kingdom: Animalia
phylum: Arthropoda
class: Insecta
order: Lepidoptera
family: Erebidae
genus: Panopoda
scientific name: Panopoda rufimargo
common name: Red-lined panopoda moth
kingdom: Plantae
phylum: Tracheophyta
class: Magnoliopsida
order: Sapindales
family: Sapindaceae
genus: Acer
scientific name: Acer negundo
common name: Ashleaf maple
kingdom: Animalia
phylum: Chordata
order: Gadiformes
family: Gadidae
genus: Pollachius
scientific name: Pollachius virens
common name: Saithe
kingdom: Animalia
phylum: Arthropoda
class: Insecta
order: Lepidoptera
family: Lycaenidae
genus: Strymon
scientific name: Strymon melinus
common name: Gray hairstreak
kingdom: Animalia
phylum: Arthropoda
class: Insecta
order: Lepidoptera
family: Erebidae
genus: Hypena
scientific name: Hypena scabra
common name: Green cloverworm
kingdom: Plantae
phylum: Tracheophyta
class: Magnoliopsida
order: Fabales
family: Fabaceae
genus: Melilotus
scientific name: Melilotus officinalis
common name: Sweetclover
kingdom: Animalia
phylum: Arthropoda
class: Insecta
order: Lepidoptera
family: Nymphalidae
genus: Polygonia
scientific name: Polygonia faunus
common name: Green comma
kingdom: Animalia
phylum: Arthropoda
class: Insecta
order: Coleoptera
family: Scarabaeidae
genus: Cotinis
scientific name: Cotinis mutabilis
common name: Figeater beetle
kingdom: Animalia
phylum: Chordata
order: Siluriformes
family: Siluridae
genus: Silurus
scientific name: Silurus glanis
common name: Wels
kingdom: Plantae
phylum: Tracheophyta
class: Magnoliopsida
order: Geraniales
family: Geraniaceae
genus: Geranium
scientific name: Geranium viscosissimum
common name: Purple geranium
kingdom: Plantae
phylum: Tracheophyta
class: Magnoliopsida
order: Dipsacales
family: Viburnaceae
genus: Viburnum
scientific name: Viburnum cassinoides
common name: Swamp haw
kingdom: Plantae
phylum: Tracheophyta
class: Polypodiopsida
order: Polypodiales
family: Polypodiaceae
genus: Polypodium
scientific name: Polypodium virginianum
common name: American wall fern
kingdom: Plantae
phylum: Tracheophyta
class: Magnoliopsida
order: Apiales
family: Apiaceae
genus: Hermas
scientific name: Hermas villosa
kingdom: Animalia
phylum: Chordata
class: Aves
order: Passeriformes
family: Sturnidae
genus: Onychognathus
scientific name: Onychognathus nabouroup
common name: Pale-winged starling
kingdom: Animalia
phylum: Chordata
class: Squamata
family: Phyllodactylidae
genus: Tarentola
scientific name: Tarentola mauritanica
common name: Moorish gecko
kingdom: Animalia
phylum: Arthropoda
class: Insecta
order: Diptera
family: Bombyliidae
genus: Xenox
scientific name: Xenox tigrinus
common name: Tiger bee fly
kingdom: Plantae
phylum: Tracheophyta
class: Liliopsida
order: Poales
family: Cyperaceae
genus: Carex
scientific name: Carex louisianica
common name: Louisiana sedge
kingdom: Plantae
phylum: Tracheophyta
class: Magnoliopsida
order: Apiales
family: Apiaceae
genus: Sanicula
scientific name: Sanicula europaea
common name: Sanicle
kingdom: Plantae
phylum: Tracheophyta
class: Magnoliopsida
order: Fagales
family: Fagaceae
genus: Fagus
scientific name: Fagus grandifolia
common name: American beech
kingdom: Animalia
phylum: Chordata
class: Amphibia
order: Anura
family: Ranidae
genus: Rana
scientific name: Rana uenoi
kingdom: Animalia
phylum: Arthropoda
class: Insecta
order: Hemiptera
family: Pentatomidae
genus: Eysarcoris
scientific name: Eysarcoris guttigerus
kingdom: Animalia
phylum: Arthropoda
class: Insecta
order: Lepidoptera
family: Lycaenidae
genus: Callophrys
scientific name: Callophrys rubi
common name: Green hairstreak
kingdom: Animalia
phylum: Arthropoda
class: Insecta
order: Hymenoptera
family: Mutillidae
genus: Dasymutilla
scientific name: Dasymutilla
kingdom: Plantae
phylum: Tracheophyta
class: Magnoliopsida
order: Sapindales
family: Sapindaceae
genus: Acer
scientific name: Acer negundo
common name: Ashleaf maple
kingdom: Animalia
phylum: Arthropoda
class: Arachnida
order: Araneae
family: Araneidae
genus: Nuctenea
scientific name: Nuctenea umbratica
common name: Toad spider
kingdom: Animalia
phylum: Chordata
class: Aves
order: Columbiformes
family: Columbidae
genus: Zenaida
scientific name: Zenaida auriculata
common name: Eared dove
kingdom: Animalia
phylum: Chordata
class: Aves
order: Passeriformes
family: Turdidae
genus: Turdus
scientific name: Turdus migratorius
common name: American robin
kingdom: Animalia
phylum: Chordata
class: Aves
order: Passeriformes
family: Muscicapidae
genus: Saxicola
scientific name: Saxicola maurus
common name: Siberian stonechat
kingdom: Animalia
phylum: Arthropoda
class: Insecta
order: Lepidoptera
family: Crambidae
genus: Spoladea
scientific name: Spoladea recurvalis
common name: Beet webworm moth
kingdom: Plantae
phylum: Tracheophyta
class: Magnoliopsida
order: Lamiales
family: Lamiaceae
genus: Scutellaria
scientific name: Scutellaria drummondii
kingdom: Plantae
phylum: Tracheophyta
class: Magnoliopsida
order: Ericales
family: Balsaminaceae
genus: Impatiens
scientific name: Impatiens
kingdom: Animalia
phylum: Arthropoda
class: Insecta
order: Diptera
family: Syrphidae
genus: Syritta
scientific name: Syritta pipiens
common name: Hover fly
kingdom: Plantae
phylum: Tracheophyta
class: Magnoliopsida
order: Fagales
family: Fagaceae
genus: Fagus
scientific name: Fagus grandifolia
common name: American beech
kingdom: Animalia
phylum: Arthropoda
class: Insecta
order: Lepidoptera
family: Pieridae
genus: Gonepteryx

* * * * *

* **Required task**: Change every "common name" in the entries to "vernacular name", keeping all other text the same.

* **Response**:
kingdom: Animalia
phylum: Arthropoda
class: Insecta
order: Lepidoptera
family: Erebidae
genus: Panopoda
scientific name: Panopoda rufimargo
vernacular name: Red-lined panopoda moth
kingdom: Plantae
phylum: Tracheophyta
class: Magnoliopsida
order: Sapindales
family: Sapindaceae
genus: Acer
scientific name: Acer negundo
vernacular name: Ashleaf maple
kingdom: Animalia
phylum: Chordata
order: Gadiformes
family: Gadidae
genus: Pollachius
scientific name: Pollachius virens
vernacular name: Saithe
kingdom: Animalia
phylum: Arthropoda
class: Insecta
order: Lepidoptera
family: Lycaenidae
genus: Strymon
scientific name: Strymon melinus
vernacular name: Gray hairstreak
kingdom: Animalia
phylum: Arthropoda
class: Insecta
order: Lepidoptera
family: Erebidae
genus: Hypena
scientific name: Hypena scabra
vernacular name: Green cloverworm
kingdom: Plantae
phylum: Tracheophyta
class: Magnoliopsida
order: Fabales
family: Fabaceae
genus: Melilotus
scientific name: Melilotus officinalis
vernacular name: Sweetclover
kingdom: Animalia
phylum: Arthropoda
class: Insecta
order: Lepidoptera
family: Nymphalidae
genus: Polygonia
scientific name: Polygonia faunus
vernacular name: Green comma
kingdom: Animalia
phylum: Arthropoda
class: Insecta
order: Coleoptera
family: Scarabaeidae
genus: Cotinis
scientific name: Cotinis mutabilis
vernacular name: Figeater beetle
kingdom: Animalia
phylum: Chordata
order: Siluriformes
family: Siluridae
genus: Silurus
scientific name: Silurus glanis
vernacular name: Wels
kingdom: Plantae
phylum: Tracheophyta
class: Magnoliopsida
order: Geraniales
family: Geraniaceae
genus: Geranium
scientific name: Geranium viscosissimum
vernacular name: Purple geranium
kingdom: Plantae
phylum: Tracheophyta
class: Magnoliopsida
order: Dipsacales
family: Viburnaceae
genus: Viburnum
scientific name: Viburnum cassinoides
vernacular name: Swamp haw
kingdom: Plantae
phylum: Tracheophyta
class: Polypodiopsida
order: Polypodiales
family: Polypodiaceae
genus: Polypodium
scientific name: Polypodium virginianum
vernacular name: American wall fern
kingdom: Plantae
phylum: Tracheophyta
class: Magnoliopsida
order: Apiales
family: Apiaceae
genus: Hermas
scientific name: Hermas villosa
kingdom: Animalia
phylum: Chordata
class: Aves
order: Passeriformes
family: Sturnidae
genus: Onychognathus
scientific name: Onychognathus nabouroup
vernacular name: Pale-winged starling
kingdom: Animalia
phylum: Chordata
class: Squamata
family: Phyllodactylidae
genus: Tarentola
scientific name: Tarentola mauritanica
vernacular name: Moorish gecko
kingdom: Animalia
phylum: Arthropoda
class: Insecta
order: Diptera
family: Bombyliidae
genus: Xenox
scientific name: Xenox tigrinus
vernacular name: Tiger bee fly
kingdom: Plantae
phylum: Tracheophyta
class: Liliopsida
order: Poales
family: Cyperaceae
genus: Carex
scientific name: Carex louisianica
vernacular name: Louisiana sedge
kingdom: Plantae
phylum: Tracheophyta
class: Magnoliopsida
order: Apiales
family: Apiaceae
genus: Sanicula
scientific name: Sanicula europaea
vernacular name: Sanicle
kingdom: Plantae
phylum: Tracheophyta
class: Magnoliopsida
order: Fagales
family: Fagaceae
genus: Fagus
scientific name: Fagus grandifolia
vernacular name: American beech
kingdom: Animalia
phylum: Chordata
class: Amphibia
order: Anura
family: Ranidae
genus: Rana
scientific name: Rana uenoi
kingdom: Animalia
phylum: Arthropoda
class: Insecta
order: Hemiptera
family: Pentatomidae
genus: Eysarcoris
scientific name: Eysarcoris guttigerus
kingdom: Animalia
phylum: Arthropoda
class: Insecta
order: Lepidoptera
family: Lycaenidae
genus: Callophrys
scientific name: Callophrys rubi
vernacular name: Green hairstreak
kingdom: Animalia
phylum: Arthropoda
class: Insecta
order: Hymenoptera
family: Mutillidae
genus: Dasymutilla
scientific name: Dasymutilla
kingdom: Plantae
phylum: Tracheophyta
class: Magnoliopsida
order: Sapindales
family: Sapindaceae
genus: Acer
scientific name: Acer negundo
vernacular name: Ashleaf maple
kingdom: Animalia
phylum: Arthropoda
class: Arachnida
order: Araneae
family: Araneidae
genus: Nuctenea
scientific name: Nuctenea umbratica
vernacular name: Toad spider
kingdom: Animalia
phylum: Chordata
class: Aves
order: Columbiformes
family: Columbidae
genus: Zenaida
scientific name: Zenaida auriculata
vernacular name: Eared dove
kingdom: Animalia
phylum: Chordata
class: Aves
order: Passeriformes
family: Turdidae
genus: Turdus
scientific name: Turdus migratorius
vernacular name: American robin
kingdom: Animalia
phylum: Chordata
class: Aves
order: Passeriformes
family: Muscicapidae
genus: Saxicola
scientific name: Saxicola maurus
vernacular name: Siberian stonechat
kingdom: Animalia
phylum: Arthropoda
class: Insecta
order: Lepidoptera
family: Crambidae
genus: Spoladea
scientific name: Spoladea recurvalis
vernacular name: Beet webworm moth
kingdom: Plantae
phylum: Tracheophyta
class: Magnoliopsida
order: Lamiales
family: Lamiaceae
genus: Scutellaria
scientific name: Scutellaria drummondii
kingdom: Plantae
phylum: Tracheophyta
class: Magnoliopsida
order: Ericales
family: Balsaminaceae
genus: Impatiens
scientific name: Impatiens
kingdom: Animalia
phylum: Arthropoda
class: Insecta
order: Diptera
family: Syrphidae
genus: Syritta
scientific name: Syritta pipiens
vernacular name: Hover fly
kingdom: Plantae
phylum: Tracheophyta
class: Magnoliopsida
order: Fagales
family: Fagaceae
genus: Fagus
scientific name: Fagus grandifolia
vernacular name: American beech
kingdom: Animalia
phylum: Arthropoda
class: Insecta
order: Lepidoptera
family: Pieridae
genus: Gonepteryx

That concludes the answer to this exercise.